Finite Abelian groups: $G \times H \cong G\times K$ then $H\cong K$
Let $G,H,$ and $K$ be finite abelian groups. If $G \times H \cong G\times K$ then $H\cong K$.
I am trying to use the fundamental theorem for abelian groups to solve this, it is clear intuitively that I can decompose $G \times H$ and $G \times K$ and then cancel out the factors of $G$ but I have no clue on writing this rigorously, or if my method is right.

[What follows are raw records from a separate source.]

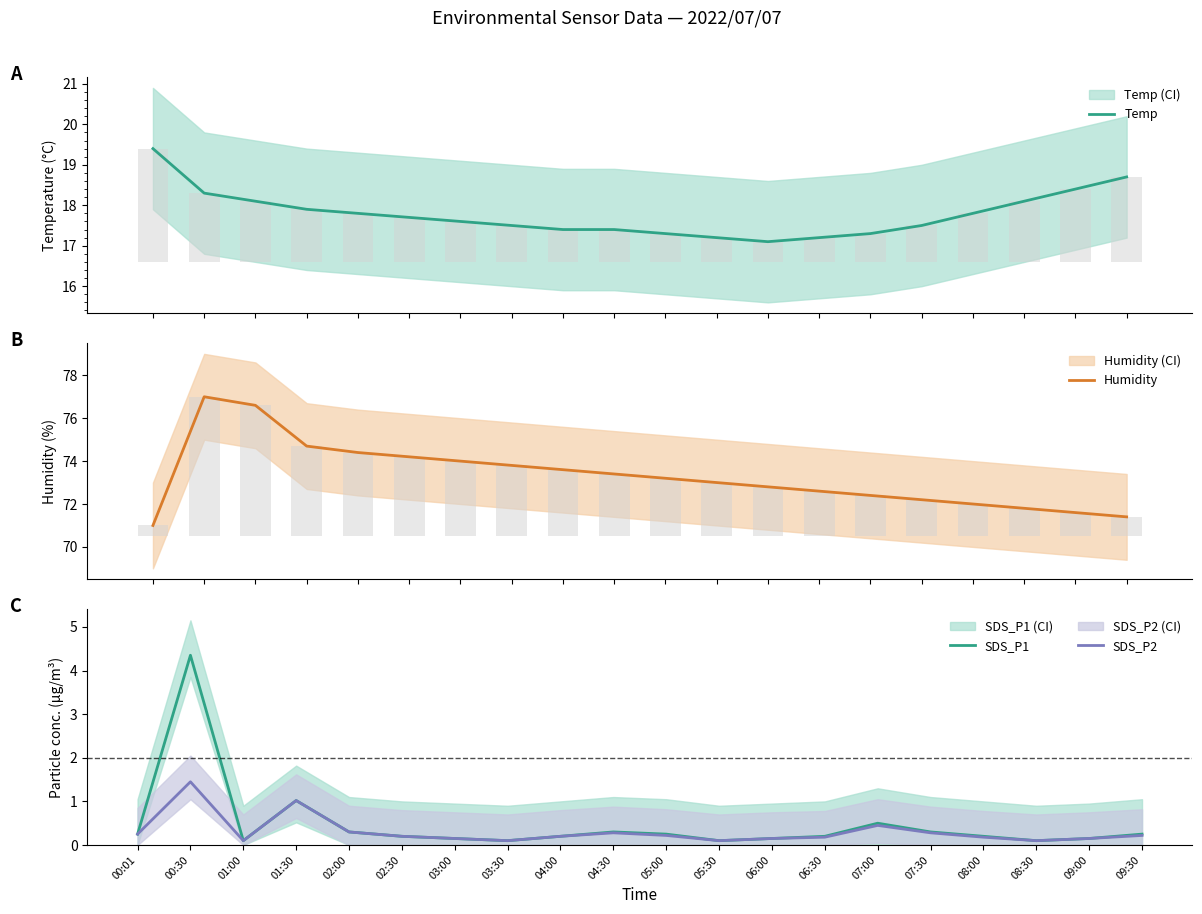

At which label does Humidity first exceed 73?

00:30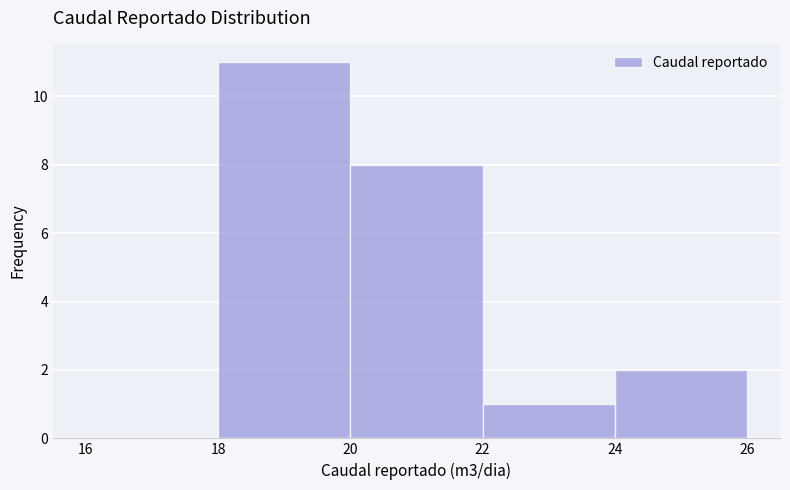

Over which range of the x-axis is the bar tallest?

18 to 20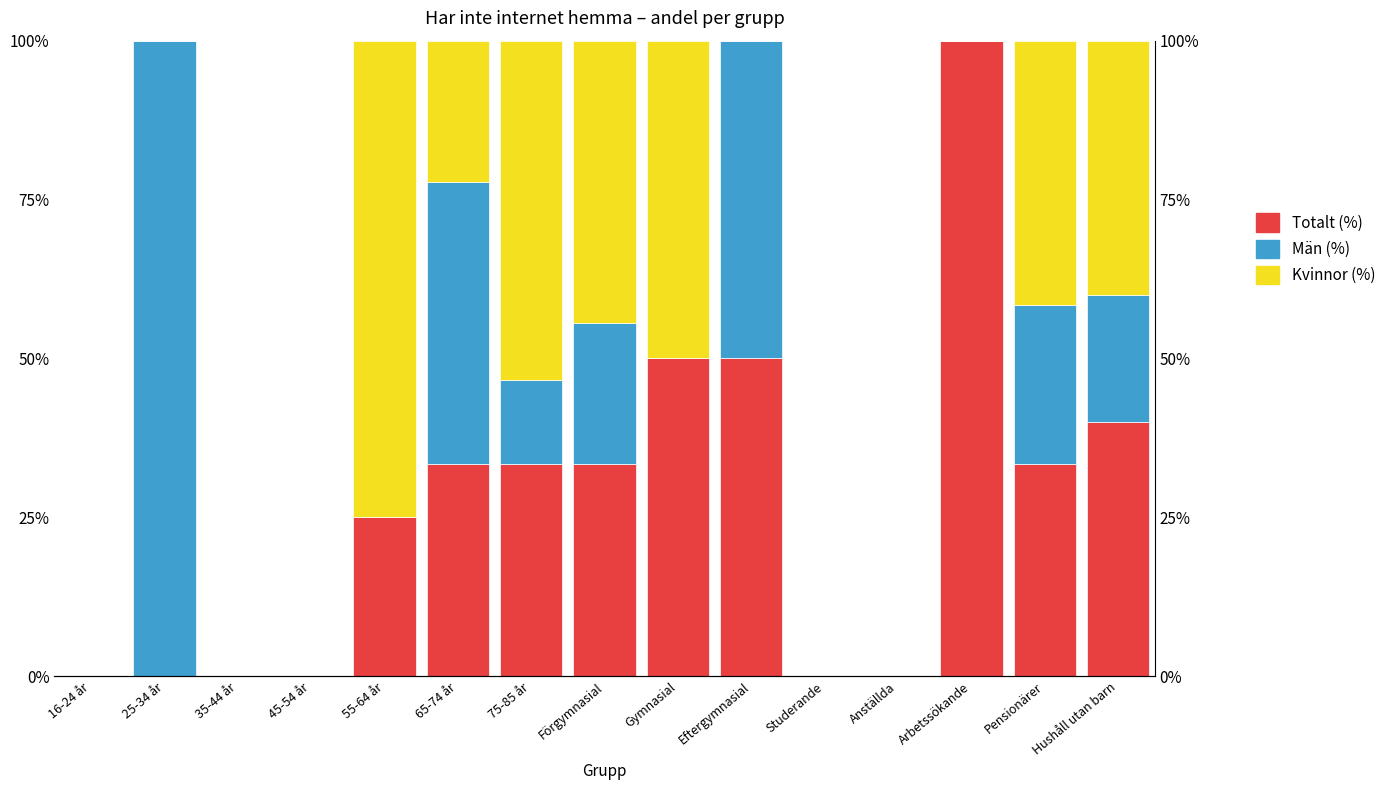

At which category is the sum across all series the highest?

25-34 år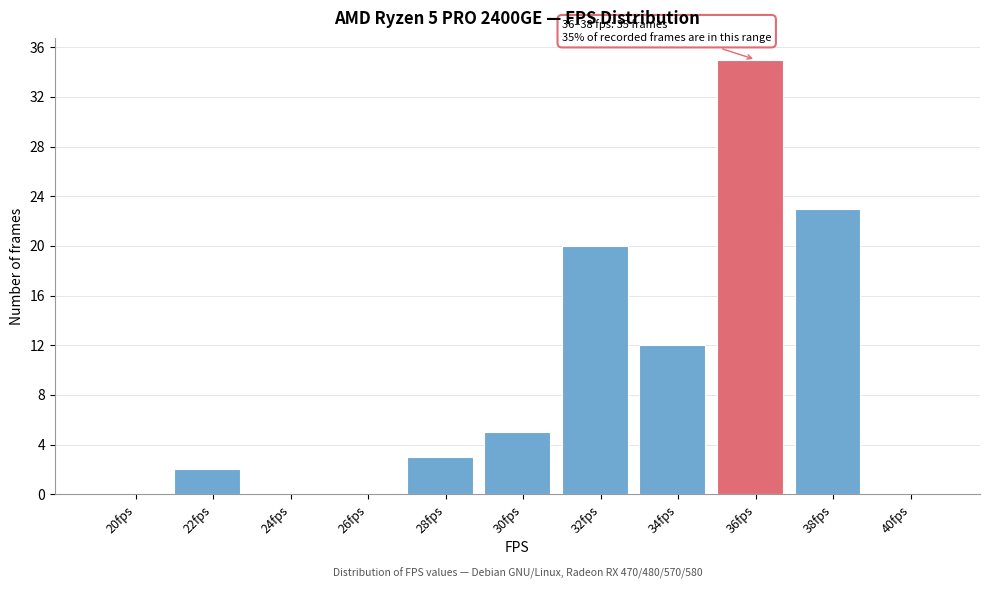

Reading left to right, extract all data points from this chart.

20fps=0	22fps=2	24fps=0	26fps=0	28fps=3	30fps=5	32fps=20	34fps=12	36fps=35	38fps=23	40fps=0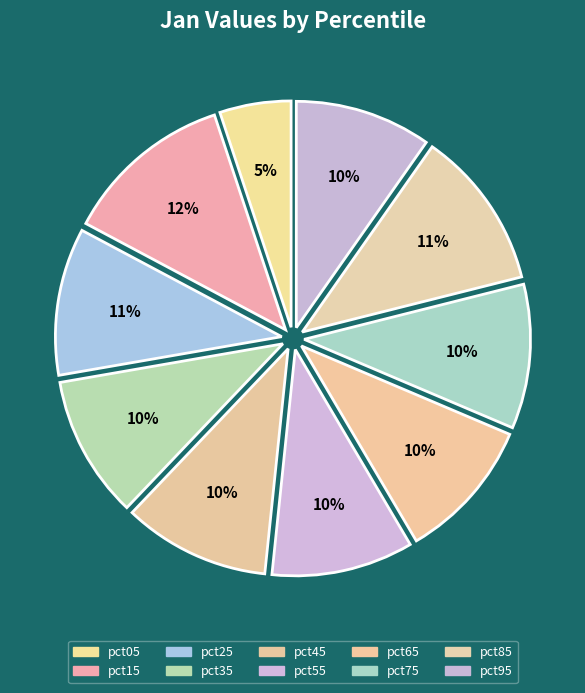

How many segments does this pie chart have?

10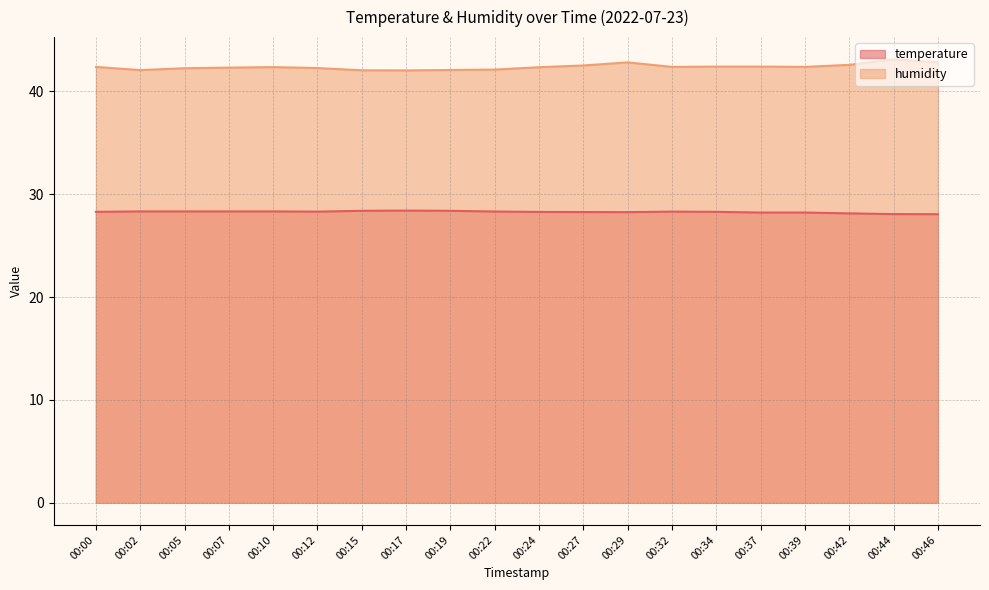

True or false: temperature and humidity intersect in this chart.

False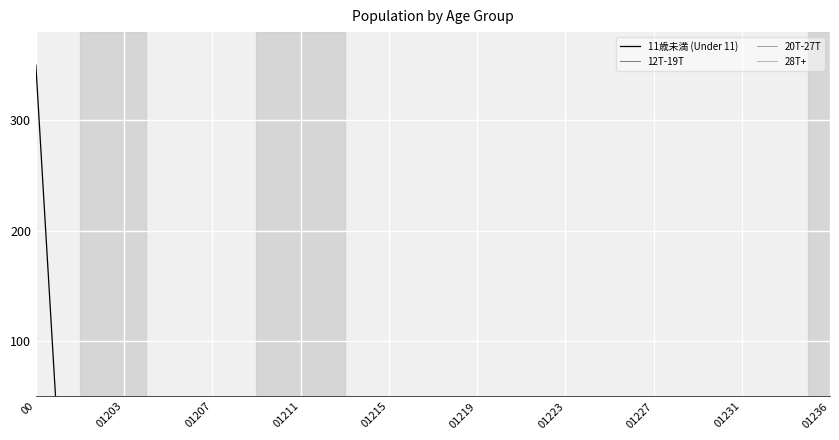

The value of 28T+ at 35 is 0.0. True or false?

False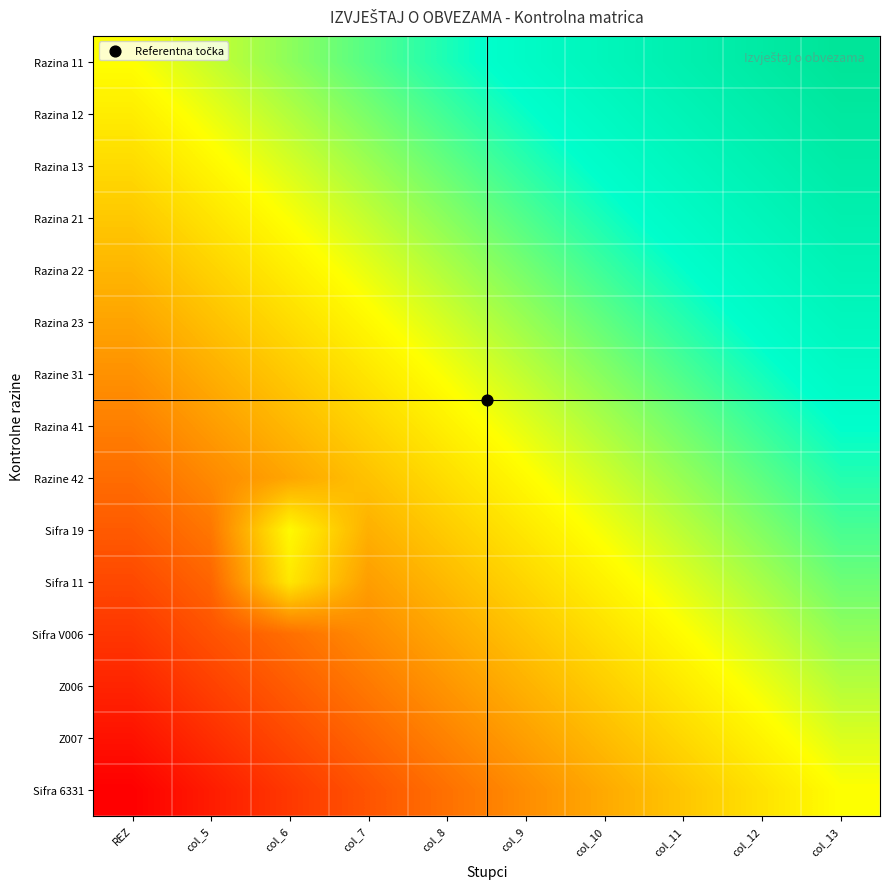

At which category is the sum across all series the highest?

col_13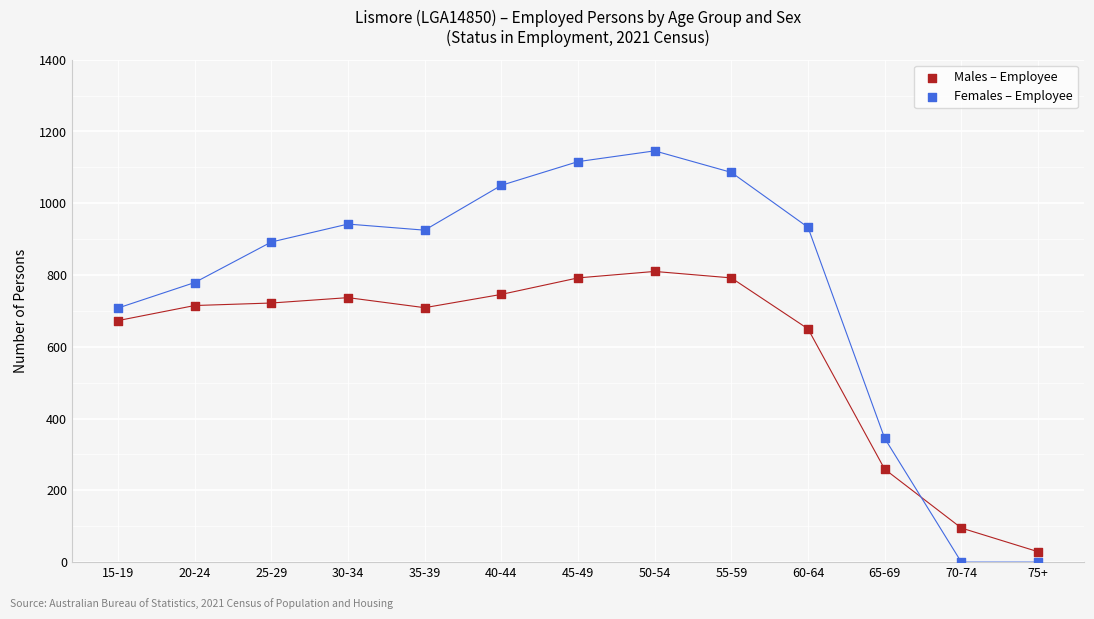

What are all the series names shown in the legend?

Males – Employee, Females – Employee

Edit: Can I say that $H \cong \Bbb{Z}_{p^i} \times \ldots \times \Bbb{Z}_{p^n}$ and $K \cong \Bbb{Z}_{p^q} \times \ldots \times \Bbb{Z}_{p^k}$ and since $G \times H \cong G\times K$ then $G\times \Bbb{Z}_{p^i} \times \ldots \times \Bbb{Z}_{p^n} \cong G \times \Bbb{Z}_{p^q} \times \ldots \times \Bbb{Z}_{p^k}$ , but the representation is unique hence $\Bbb{Z}_{p^i} \times \ldots \times \Bbb{Z}_{p^n} \cong \Bbb{Z}_{p^q} \times \ldots \times \Bbb{Z}_{p^k}$ that is $H \cong K$?
Solution 1:
Recall that the Fundamental Theorem for finitely generated Abelian groups (which applies of course to finite abelian groups) states that every finite abelian group is isomorphic to, and can be decomposed uniquely as, the direct product of cyclic groups of prime order and/or cyclic groups of order equal to the power of a prime.
So each of $G, H, K$ can be decomposed uniquely in such a manner, and so the direct product of $G\times H$ and of $G\times K$ can each thereby be expressed uniquely (up to isomorphism) as the direct product of cyclic groups.
- Since $G$ is a common factor to each of $G \times H$ and $G\times K$, and their decompositions are unique up to isomrophism,
- and given $G\times H \cong G\times K$
then what does this imply about the relationship between $H$ and $K$?